Das BMBF prüfe weiterhin, ob die Achtung der Wissenschafts- und Forschungsfreiheit, der Schutz des geistigen Eigentums und die zivile Nutzung der Projektergebnisse gesichert seien. Der Hauptsitz müsse aber nicht in Deutschland liegen – es müsse nur eine Betriebsstätte oder Niederlassung in Deutschland vorhanden sein. Gegen ein hundertprozentiges Besitzverhältnis durch eine Briefkastenfirma auf einer Steueroase spricht also scheinbar nichts.

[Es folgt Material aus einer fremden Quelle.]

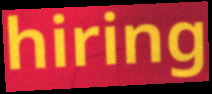
hiring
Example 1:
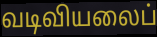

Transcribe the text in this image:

வடிவியலைப்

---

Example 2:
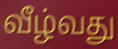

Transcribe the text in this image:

வீழ்வது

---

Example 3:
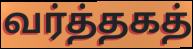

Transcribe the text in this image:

வர்த்தகத்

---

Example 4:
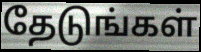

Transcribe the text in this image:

தேடுங்கள்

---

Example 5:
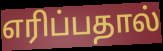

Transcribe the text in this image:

எரிப்பதால்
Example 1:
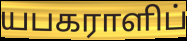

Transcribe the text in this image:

யபகராளிப்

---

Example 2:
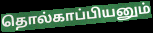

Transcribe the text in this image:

தொல்காப்பியனும்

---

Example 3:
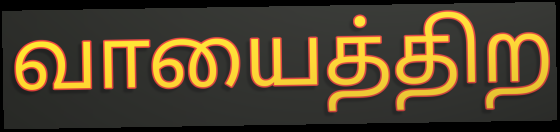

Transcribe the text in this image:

வாயைத்திற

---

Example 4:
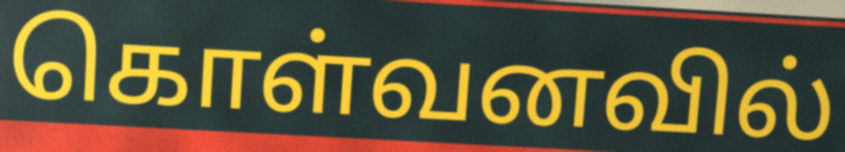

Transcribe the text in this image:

கொள்வனவில்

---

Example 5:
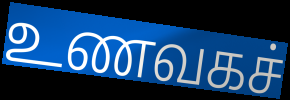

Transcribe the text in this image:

உணவகச்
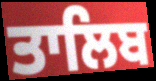
ਤਾਲਿਬ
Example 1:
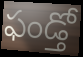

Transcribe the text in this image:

ఫండ్తో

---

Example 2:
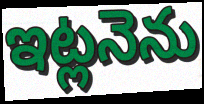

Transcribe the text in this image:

ఇట్లనెను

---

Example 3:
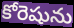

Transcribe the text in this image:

కోరెషును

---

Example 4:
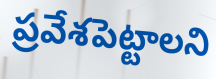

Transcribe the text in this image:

ప్రవేశపెట్టాలని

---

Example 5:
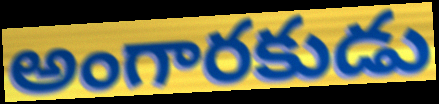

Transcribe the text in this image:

అంగారకుడు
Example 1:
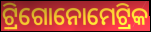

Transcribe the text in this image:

1,6 Milliarden für deutsche künstliche Intelligenz 

Am 23. August dieses Jahres hat die Bundesregierung ihr Aktionspaket für künstliche Intelligenz präsentiert, wonach über die laufende Legislaturperiode insgesamt 1,6 Milliarden Euro in künstliche Intelligenz vom Bund investiert werden sollen. „Deutschland und Europa sollen in einer Welt ‘Powered by AI’ eine Spitzenposition einnehmen und technologische KI-Souveränität erreichen”, heißt es auf der Seite des Bundesministeriums für Bildung und Forschung.

In der Branche herrsche eine Art Goldgräberstimmung, sagt Kristian Kersting, Professor für Informatik und Anteilinhaber an der KI-Firma Aleph Alpha. „So wie sich plötzlich alle Firmen mit Blockchain-Technologie beschäftigten, labeln sich jetzt viele Firmen als KI-Firma um.“ Kein Wunder: Vor kurzem bekam die französische Firma Mistral über 100 Millionen Euro Investment, ohne ein Produkt vorgelegt zu haben – vorwiegend aus den USA und Europa.

Aktualisierung: wir haben die Anteile der Shareholder von Legend Holdings sowie die Wahl der chinesischen Investoren durch die Nyonic Gründer und die Bedeutung der Caymans für die Geschäftsführerin Vanessa Cann präzisiert.